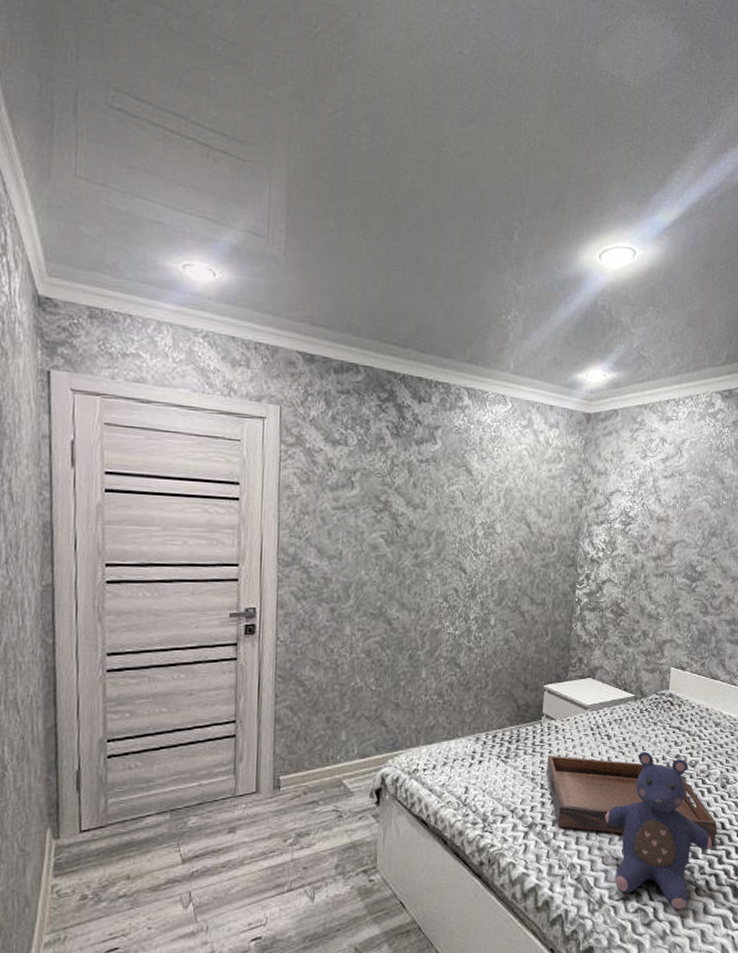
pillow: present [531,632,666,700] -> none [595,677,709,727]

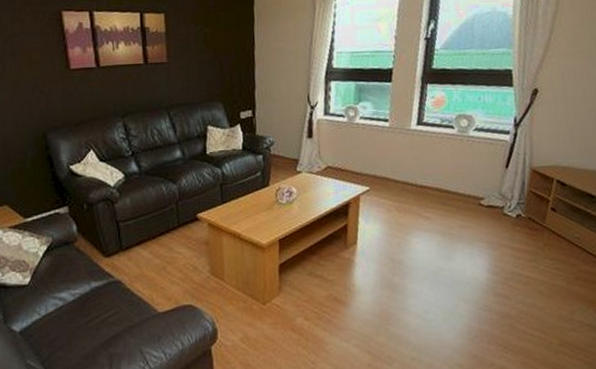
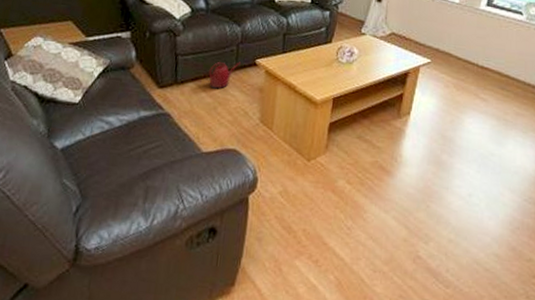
watering can: none [152,219,182,249] -> present [208,62,240,89]

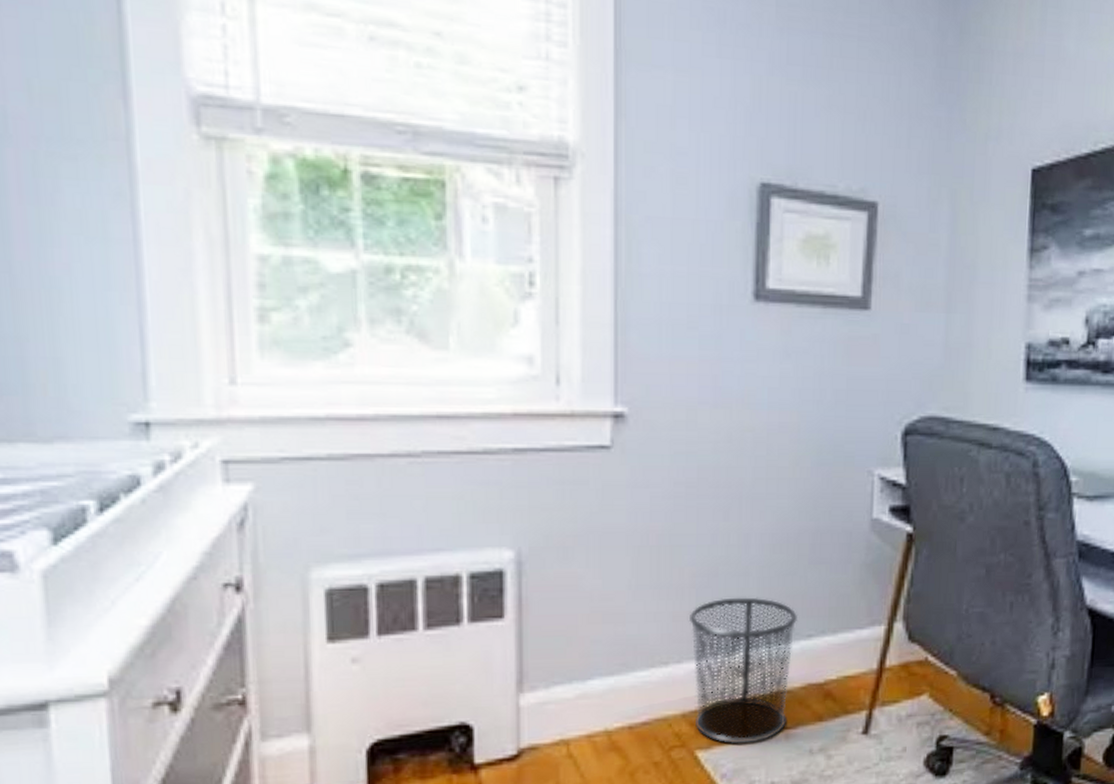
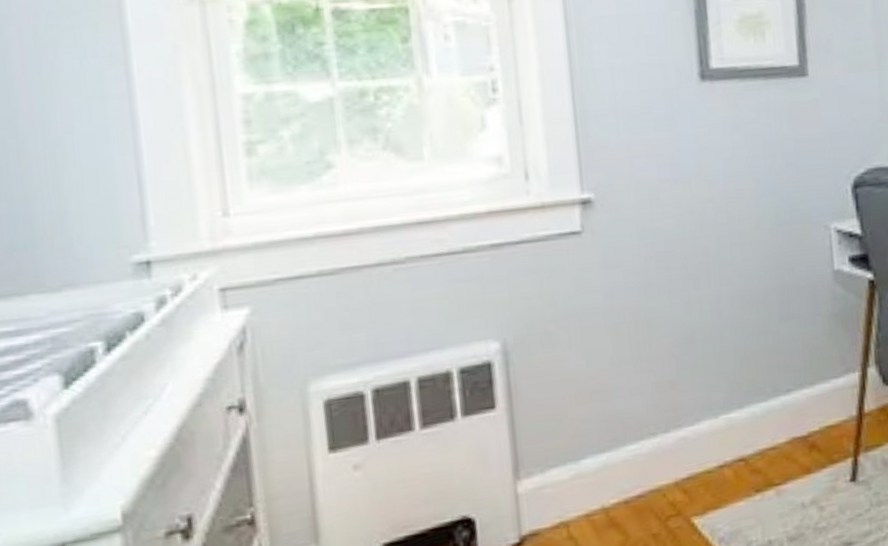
waste bin: present [688,597,798,745] -> none [671,358,776,508]

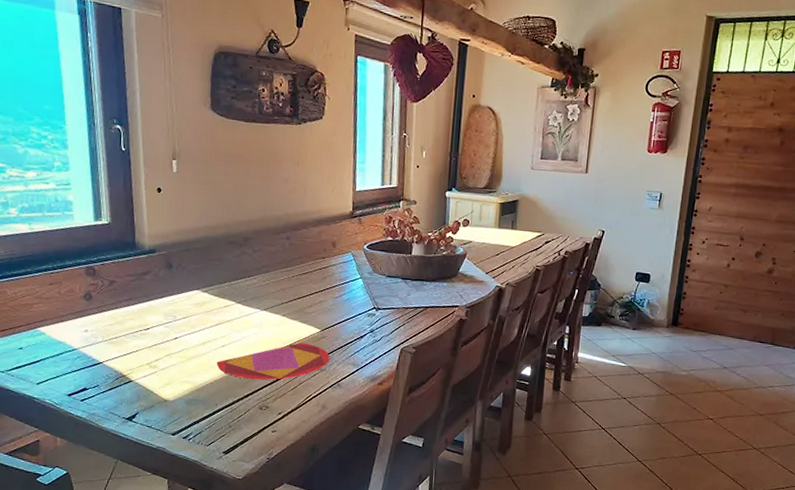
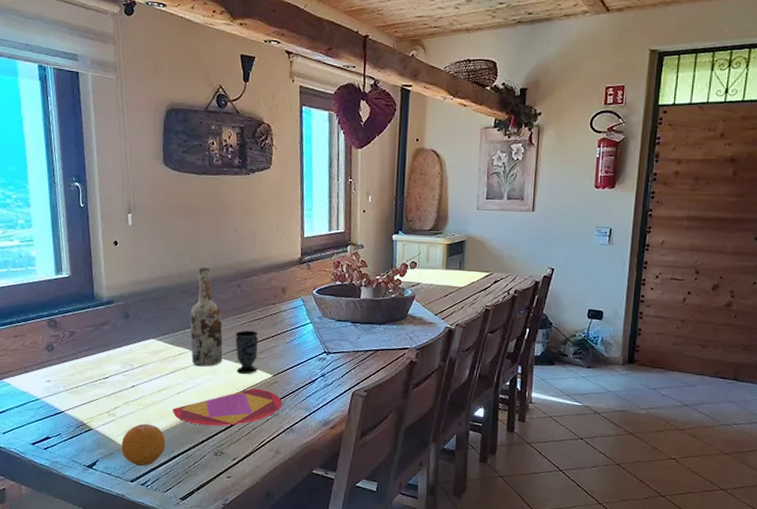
fruit: none [162,376,210,419] -> present [121,424,166,466]
wine bottle: none [236,219,270,320] -> present [189,268,223,367]
cup: none [283,283,307,328] -> present [235,330,258,374]

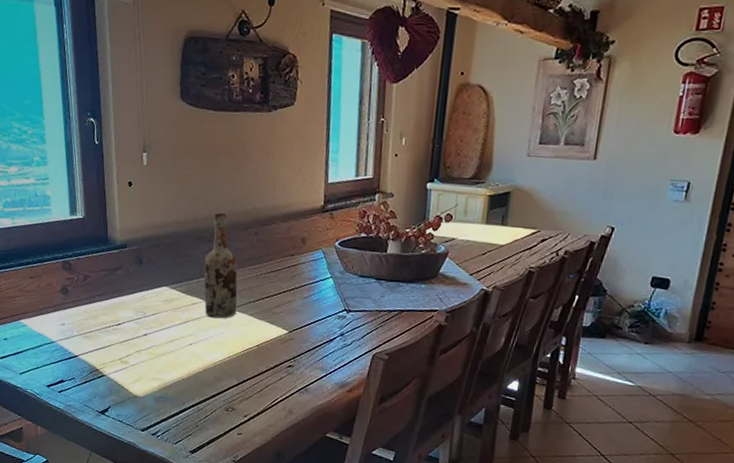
fruit: present [121,424,166,466] -> none [133,373,177,416]
plate: present [172,388,282,426] -> none [184,344,298,381]
cup: present [235,330,258,374] -> none [250,282,275,329]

_ _ _ _ _

Your task is to repeat, word for word and with no picture, every line from the one that contains "watering can: none" through the last line of the data.

[RESULT FOR THIS EXERCISE]
watering can: none [152,219,182,249] -> present [208,62,240,89]

waste bin: present [688,597,798,745] -> none [671,358,776,508]

fruit: none [162,376,210,419] -> present [121,424,166,466]
wine bottle: none [236,219,270,320] -> present [189,268,223,367]
cup: none [283,283,307,328] -> present [235,330,258,374]

fruit: present [121,424,166,466] -> none [133,373,177,416]
plate: present [172,388,282,426] -> none [184,344,298,381]
cup: present [235,330,258,374] -> none [250,282,275,329]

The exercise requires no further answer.